**EXERCISE INSTRUCTIONS:** Write out the stretch of lines below that begins at the line with "sed -i -e 's/>.*/>'ERX8633206'/g'" and ends at the line with "Criar arquivo de", including both, exactly as given and nothing more.

>>>>

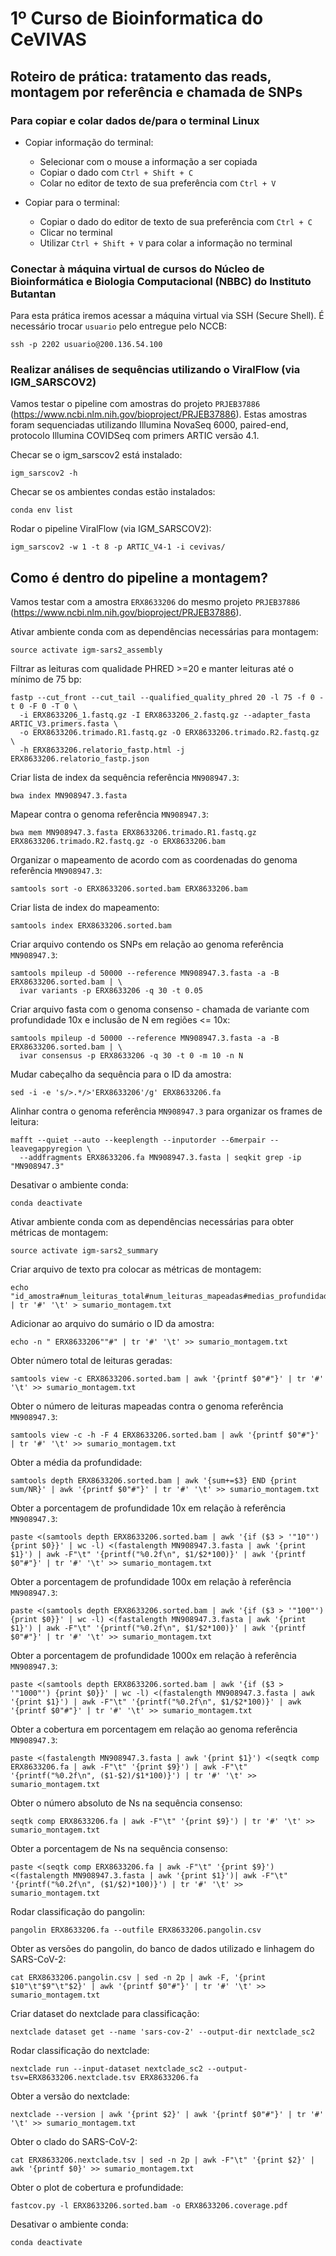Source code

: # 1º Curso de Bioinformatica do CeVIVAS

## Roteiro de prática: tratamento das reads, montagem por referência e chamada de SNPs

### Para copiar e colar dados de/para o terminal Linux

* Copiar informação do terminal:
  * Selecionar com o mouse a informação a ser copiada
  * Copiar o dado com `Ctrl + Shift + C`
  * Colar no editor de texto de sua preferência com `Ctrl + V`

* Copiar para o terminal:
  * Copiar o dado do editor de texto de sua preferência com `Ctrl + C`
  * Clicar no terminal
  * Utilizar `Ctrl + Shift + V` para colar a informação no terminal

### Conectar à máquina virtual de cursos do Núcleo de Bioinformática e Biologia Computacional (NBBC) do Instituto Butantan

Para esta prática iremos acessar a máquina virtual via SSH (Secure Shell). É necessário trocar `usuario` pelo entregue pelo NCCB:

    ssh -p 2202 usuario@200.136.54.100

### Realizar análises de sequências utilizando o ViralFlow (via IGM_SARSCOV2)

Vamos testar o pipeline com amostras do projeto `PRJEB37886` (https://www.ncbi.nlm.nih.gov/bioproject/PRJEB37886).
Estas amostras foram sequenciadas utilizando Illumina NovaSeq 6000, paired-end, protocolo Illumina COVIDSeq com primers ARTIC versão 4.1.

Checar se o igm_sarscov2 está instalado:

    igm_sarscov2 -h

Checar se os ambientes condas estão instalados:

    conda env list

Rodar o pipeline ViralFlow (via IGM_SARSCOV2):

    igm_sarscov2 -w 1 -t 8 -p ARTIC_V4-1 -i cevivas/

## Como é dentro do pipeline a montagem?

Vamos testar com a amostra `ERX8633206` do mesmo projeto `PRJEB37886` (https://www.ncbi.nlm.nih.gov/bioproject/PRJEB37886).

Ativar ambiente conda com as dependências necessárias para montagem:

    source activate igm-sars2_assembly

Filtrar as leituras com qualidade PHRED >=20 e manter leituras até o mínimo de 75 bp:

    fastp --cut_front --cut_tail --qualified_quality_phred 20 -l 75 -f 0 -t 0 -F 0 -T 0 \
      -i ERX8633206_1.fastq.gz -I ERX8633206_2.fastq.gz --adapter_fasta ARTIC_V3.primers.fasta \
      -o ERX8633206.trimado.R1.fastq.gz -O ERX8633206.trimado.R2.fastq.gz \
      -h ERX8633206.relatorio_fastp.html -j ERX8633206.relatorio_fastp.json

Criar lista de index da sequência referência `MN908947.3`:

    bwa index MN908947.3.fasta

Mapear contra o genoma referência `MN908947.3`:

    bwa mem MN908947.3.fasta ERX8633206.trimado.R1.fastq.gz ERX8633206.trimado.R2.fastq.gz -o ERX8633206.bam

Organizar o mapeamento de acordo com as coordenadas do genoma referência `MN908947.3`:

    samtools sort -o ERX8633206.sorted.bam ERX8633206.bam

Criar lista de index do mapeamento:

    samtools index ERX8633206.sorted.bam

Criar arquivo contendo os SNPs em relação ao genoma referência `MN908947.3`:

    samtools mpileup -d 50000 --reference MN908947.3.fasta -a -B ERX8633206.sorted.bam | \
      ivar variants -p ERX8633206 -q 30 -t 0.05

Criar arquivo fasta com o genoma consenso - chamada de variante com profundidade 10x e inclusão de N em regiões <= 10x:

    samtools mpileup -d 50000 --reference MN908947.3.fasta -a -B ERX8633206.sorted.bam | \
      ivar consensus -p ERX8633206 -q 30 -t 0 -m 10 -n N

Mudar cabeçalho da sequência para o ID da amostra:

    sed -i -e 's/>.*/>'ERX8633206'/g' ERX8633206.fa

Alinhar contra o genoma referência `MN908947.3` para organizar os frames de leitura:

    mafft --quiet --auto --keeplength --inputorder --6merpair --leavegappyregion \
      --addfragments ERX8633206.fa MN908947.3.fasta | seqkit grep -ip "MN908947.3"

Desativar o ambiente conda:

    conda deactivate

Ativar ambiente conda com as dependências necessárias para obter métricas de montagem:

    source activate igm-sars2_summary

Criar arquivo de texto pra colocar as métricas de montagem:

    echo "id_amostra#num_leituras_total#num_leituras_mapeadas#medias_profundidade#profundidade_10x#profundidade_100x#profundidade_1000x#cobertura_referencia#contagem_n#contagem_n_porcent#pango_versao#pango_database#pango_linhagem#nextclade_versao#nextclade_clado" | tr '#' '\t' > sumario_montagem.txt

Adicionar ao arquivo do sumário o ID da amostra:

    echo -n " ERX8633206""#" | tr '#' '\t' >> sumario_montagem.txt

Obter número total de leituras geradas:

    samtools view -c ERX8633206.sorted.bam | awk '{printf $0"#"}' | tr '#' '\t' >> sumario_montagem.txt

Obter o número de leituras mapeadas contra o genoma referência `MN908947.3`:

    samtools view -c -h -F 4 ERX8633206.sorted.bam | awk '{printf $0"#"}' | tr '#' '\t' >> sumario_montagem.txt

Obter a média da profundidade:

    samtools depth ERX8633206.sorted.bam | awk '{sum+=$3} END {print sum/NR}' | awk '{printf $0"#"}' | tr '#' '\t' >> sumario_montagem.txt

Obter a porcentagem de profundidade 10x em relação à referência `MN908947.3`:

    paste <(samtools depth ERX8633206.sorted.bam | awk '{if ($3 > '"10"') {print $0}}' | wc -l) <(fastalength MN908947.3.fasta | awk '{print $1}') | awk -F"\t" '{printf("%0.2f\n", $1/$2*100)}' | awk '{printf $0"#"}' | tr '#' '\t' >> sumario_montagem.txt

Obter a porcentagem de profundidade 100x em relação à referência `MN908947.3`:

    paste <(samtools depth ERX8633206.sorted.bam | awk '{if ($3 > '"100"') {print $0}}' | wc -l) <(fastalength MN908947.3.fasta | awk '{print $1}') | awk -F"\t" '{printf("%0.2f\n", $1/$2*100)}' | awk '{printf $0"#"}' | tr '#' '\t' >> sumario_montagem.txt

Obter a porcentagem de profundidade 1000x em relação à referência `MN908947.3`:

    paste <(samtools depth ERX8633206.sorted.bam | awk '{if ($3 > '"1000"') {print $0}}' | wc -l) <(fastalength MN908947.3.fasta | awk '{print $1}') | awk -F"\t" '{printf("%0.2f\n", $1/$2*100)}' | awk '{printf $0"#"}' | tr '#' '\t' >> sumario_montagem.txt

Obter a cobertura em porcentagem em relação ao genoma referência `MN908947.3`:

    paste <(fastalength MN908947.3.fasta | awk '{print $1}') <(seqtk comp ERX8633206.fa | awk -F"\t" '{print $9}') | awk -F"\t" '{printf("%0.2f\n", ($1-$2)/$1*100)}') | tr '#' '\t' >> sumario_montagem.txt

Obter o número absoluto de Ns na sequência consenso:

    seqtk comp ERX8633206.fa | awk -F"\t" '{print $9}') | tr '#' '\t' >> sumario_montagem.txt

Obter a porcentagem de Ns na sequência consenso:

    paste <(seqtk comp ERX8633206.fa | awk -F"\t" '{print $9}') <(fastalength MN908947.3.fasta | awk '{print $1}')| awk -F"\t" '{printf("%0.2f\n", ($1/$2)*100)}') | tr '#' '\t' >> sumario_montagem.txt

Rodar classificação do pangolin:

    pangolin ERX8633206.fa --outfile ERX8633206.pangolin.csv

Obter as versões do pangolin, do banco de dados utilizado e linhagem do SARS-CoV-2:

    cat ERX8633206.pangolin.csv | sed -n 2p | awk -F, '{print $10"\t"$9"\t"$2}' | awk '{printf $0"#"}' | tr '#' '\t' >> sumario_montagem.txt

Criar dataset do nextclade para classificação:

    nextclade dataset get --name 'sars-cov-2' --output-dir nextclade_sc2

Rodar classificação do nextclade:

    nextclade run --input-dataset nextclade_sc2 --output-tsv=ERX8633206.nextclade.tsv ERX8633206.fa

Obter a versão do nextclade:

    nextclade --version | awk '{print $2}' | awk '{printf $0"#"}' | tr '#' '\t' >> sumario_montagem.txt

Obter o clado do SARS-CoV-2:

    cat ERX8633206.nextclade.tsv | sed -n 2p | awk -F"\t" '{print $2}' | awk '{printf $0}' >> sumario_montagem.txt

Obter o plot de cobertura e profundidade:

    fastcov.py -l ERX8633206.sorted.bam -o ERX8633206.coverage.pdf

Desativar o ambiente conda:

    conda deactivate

<<<<

**RESPONSE AREA:**
    sed -i -e 's/>.*/>'ERX8633206'/g' ERX8633206.fa

Alinhar contra o genoma referência `MN908947.3` para organizar os frames de leitura:

    mafft --quiet --auto --keeplength --inputorder --6merpair --leavegappyregion \
      --addfragments ERX8633206.fa MN908947.3.fasta | seqkit grep -ip "MN908947.3"

Desativar o ambiente conda:

    conda deactivate

Ativar ambiente conda com as dependências necessárias para obter métricas de montagem:

    source activate igm-sars2_summary

Criar arquivo de texto pra colocar as métricas de montagem:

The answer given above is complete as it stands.